Replidyne, Inc. today announced results from three Phase I trials studying REP8839, a novel topical antibiotic that has shown potent in vitro activity against major skin pathogens including methicillin-resistant S. aureus (MRSA).
The results of the Phase I trials show that topically applied REP8839 appears safe, well-tolerated and associated with low systemic exposure, or drug absorption into the bloodstream, which is desirable for a topical antibiotic treatment. Based on these results, Replidyne plans to initiate Phase II trials in children with impetigo, the most common bacterial skin infection, by the end of the year.
"REP8839 is a promising development candidate and has the potential to be an important treatment option for physicians in the ongoing fight against drug-resistant infections including MRSA, a growing public health concern," said Kenneth J. Collins, Replidyne's President and Chief Executive Officer. "With these safety data, we intend to move forward into Phase II trials to study the safety and efficacy of REP8839 in patients with impetigo and other skin and wound infections."
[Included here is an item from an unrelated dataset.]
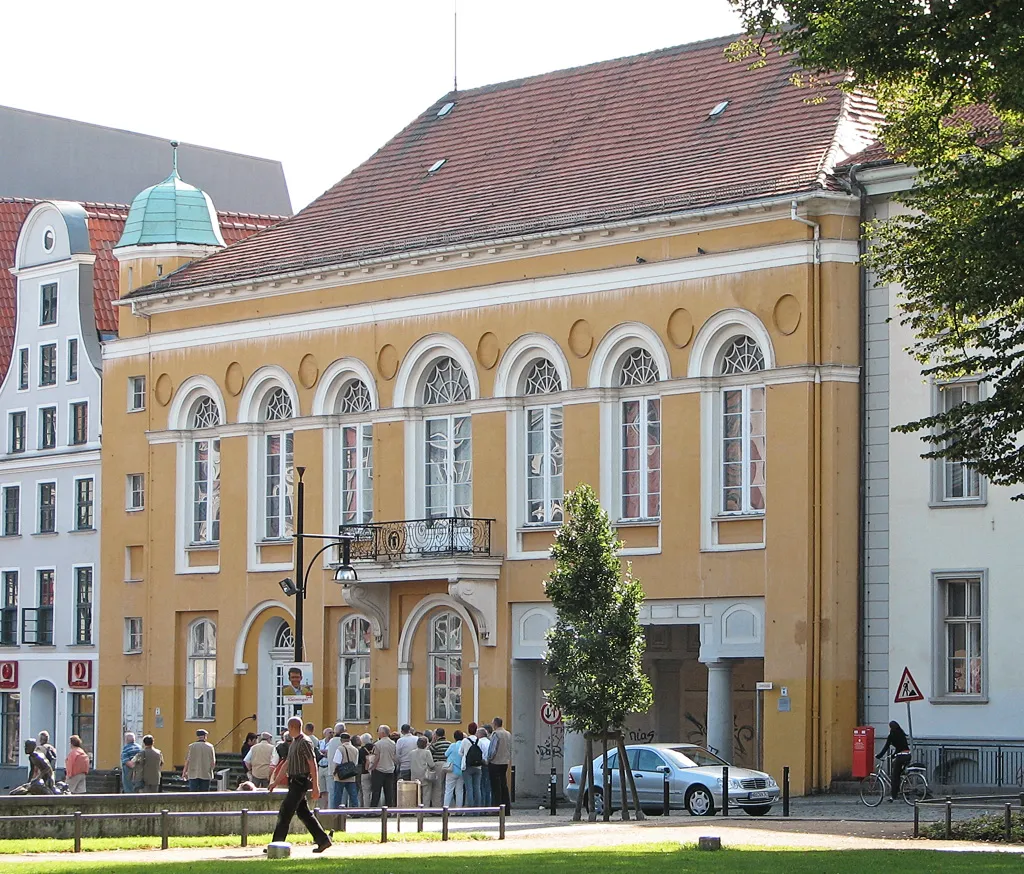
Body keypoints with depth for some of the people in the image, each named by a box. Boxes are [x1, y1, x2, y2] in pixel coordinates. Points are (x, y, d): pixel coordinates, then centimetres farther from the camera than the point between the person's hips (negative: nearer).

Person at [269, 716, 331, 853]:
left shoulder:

REP8839 was tested in three Phase I trials which collectively enrolled over 400 subjects. In the first Phase I trial, safety, tolerability and skin irritancy were tested following repeated daily application of REP8839, at three drug concentrations (1%, 2% and 4%), on intact and abraded skin. Irritancy scores comparable to placebo were recorded for all REP8839 exposed test subjects.
In the second study, in addition to safety, tolerability and dermal irritancy, systemic exposure was examined following repeated daily application of REP8839 on a larger surface area of intact and abraded skin. In all subjects, REP8839 was associated with low systemic exposure and low skin irritancy.
In the third study, a 2% formulation of REP8839 was tested for its ability to cause long-term sensitization and irritancy. No sensitization reactions were recorded in any of the subjects, and low irritancy potential was confirmed. Additionally, in all Phase I studies no serious adverse events were observed in any study subject.